CUDA_VISIBLE_DEVICES=0 python run_mmlstm.py \
--mode=train \
--max_decoding_steps=120 \
--max_testing_examples=2000 \
--data_directory=../../../data-files/gSCAN-novel-direction/ \
--input_vocab_path=input_vocabulary.txt \
--target_vocab_path=target_vocabulary.txt \
--attention_type=bahdanau \
--no_auxiliary_task \
--conditional_attention \
--output_directory=../../../ \
--training_batch_size=200 \
--max_training_iterations=100000 \
--seed=88 \
--learning_rate 0.002 \
--is_wandb \
--include_task_loss \
--include_cf_loss \
--include_cf_auxiliary_loss \
--intervene_dimension_size 50 \
--cf_sample_p 1.0 \
--cf_loss_weight 1.0 \
--is_wandb
# You can remove these flags to exclude losses.
# --include_task_loss
# --include_cf_loss
# --include_cf_auxiliary_loss
# You can the data directory for the other task.
# --data_directory
# You may add this option for restrict sampling of counterfactual example pairs.

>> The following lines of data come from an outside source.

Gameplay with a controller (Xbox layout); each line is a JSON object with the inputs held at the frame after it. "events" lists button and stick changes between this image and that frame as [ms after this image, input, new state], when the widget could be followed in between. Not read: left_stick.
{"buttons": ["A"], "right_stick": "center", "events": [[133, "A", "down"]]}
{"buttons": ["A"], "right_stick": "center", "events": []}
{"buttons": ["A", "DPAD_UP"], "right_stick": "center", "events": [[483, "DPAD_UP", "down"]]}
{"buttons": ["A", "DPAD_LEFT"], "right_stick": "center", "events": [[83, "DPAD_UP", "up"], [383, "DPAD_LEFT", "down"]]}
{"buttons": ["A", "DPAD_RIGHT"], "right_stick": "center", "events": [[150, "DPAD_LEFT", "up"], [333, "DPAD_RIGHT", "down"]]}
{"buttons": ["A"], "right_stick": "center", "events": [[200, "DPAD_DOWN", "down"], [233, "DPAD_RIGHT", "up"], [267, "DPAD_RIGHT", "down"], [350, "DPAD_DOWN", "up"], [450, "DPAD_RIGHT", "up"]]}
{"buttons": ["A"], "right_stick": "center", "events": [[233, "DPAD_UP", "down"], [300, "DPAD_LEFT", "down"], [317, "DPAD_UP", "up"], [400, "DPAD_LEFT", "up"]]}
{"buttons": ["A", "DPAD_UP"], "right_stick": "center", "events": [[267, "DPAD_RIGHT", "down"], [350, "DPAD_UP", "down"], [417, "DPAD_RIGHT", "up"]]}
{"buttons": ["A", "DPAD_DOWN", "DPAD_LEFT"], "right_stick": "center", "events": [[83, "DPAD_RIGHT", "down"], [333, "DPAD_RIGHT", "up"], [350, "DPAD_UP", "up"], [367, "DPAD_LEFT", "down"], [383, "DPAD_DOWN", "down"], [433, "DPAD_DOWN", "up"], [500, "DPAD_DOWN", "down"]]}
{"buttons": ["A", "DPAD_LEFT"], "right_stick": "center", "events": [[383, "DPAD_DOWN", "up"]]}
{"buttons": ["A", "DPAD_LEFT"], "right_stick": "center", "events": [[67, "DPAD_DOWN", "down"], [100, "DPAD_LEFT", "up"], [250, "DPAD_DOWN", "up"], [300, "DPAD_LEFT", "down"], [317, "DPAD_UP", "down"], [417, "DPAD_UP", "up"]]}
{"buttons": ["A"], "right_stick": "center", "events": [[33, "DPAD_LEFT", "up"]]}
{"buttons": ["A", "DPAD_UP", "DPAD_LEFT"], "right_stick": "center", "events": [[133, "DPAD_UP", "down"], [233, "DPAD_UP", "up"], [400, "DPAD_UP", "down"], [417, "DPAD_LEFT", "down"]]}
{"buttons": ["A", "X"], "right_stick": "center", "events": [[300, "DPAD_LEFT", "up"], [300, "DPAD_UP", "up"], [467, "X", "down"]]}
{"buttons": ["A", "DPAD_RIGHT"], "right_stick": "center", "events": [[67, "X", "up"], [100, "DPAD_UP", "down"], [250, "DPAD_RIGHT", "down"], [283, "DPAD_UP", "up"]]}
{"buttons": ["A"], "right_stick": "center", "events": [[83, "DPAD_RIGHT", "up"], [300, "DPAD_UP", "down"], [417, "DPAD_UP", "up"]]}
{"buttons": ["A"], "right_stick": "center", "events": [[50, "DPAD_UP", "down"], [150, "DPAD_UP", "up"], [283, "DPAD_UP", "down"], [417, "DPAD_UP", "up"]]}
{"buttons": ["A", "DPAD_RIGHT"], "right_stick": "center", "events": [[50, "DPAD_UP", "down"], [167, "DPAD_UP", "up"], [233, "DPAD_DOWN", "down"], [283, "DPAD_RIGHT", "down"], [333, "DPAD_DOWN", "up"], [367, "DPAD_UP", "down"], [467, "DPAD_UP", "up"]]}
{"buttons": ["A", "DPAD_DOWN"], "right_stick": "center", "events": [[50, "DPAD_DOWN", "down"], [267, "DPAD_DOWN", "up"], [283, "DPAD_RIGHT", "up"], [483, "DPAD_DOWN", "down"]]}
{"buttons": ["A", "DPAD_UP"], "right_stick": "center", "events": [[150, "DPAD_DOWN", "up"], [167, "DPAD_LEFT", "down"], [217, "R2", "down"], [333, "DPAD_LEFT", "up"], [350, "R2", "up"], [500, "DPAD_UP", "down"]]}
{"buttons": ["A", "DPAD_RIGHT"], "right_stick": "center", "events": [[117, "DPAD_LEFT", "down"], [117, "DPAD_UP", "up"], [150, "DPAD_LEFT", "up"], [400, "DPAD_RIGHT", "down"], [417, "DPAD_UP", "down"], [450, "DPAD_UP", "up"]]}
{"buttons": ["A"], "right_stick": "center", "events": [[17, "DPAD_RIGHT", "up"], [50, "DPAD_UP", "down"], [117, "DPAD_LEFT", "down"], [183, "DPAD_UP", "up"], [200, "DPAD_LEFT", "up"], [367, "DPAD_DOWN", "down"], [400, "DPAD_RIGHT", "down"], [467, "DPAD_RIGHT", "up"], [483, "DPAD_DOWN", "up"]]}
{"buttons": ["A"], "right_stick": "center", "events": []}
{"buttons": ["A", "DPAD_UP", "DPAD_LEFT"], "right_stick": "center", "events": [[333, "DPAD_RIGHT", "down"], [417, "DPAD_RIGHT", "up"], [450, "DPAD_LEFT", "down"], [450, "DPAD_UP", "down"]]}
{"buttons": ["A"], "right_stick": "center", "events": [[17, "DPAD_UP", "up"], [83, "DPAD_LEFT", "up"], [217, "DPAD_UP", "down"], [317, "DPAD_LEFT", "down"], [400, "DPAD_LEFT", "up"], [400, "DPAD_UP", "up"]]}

# --restrict_sampling by_direction
# --restrict_sampling by_length
Counterfactual training for ATTRIBUTE variables,
cd codes/models/seq2seq/
# Counterfactual training for novel attributes.
CUDA_VISIBLE_DEVICES=0 python run_mmlstm_encoder.py \
--mode=train \
--max_decoding_steps=120 \
--max_testing_examples=2000 \
--data_directory=../../../data-files/ReaSCAN-novel-attribute/ \
--input_vocab_path=input_vocabulary.txt \
--target_vocab_path=target_vocabulary.txt \
--attention_type=bahdanau \
--no_auxiliary_task \
--conditional_attention \
--output_directory=../../../ \
--training_batch_size=200 \
--max_training_iterations=100000 \
--seed=88 \
--learning_rate 0.002 \
--include_task_loss \
--include_cf_loss \
--include_cf_auxiliary_loss \
--intervene_dimension_size 25 \
--cf_sample_p 1.0 \
--cf_loss_weight 1.0 \
--intervene_position last_hidden \
--is_wandb
# You can remove these flags to exclude losses.
# --include_task_loss
# --include_cf_loss
# --include_cf_auxiliary_loss
# You may add this option for restrict sampling of counterfactual example pairs.
# --restrict_sampling by_attribute
# Counterfactual training for novel length and direction.
CUDA_VISIBLE_DEVICES=7 python run_mmlstm.py \
--mode=train \
--max_decoding_steps=120 \
--max_testing_examples=2000 \
--data_directory=../../../data-files/gSCAN-novel-direction/ \
--input_vocab_path=input_vocabulary.txt \
--target_vocab_path=target_vocabulary.txt \
--attention_type=bahdanau \
--no_auxiliary_task \
--conditional_attention \
--output_directory=../../../ \
--training_batch_size=200 \
--max_training_iterations=100000 \
--seed=88 \
--learning_rate 0.002 \
--is_wandb \
--include_task_loss \
--include_cf_auxiliary_loss \
--intervene_dimension_size 50 \
--cf_sample_p 1.0 \
--cf_loss_weight 1.0 \
--is_wandb
We also provide other helper scripts help you to visualize datasets, split datasets and etc..
codes/models/seq2seq/ReaSCAN_splitter.ipynb
for splitting the datasets.codes/models/seq2seq/abstraction_graphical_model_demo.ipynb
for demonstration for our abstract models.
ReaSCAN has a Creative Commons Attribution 4.0 International License.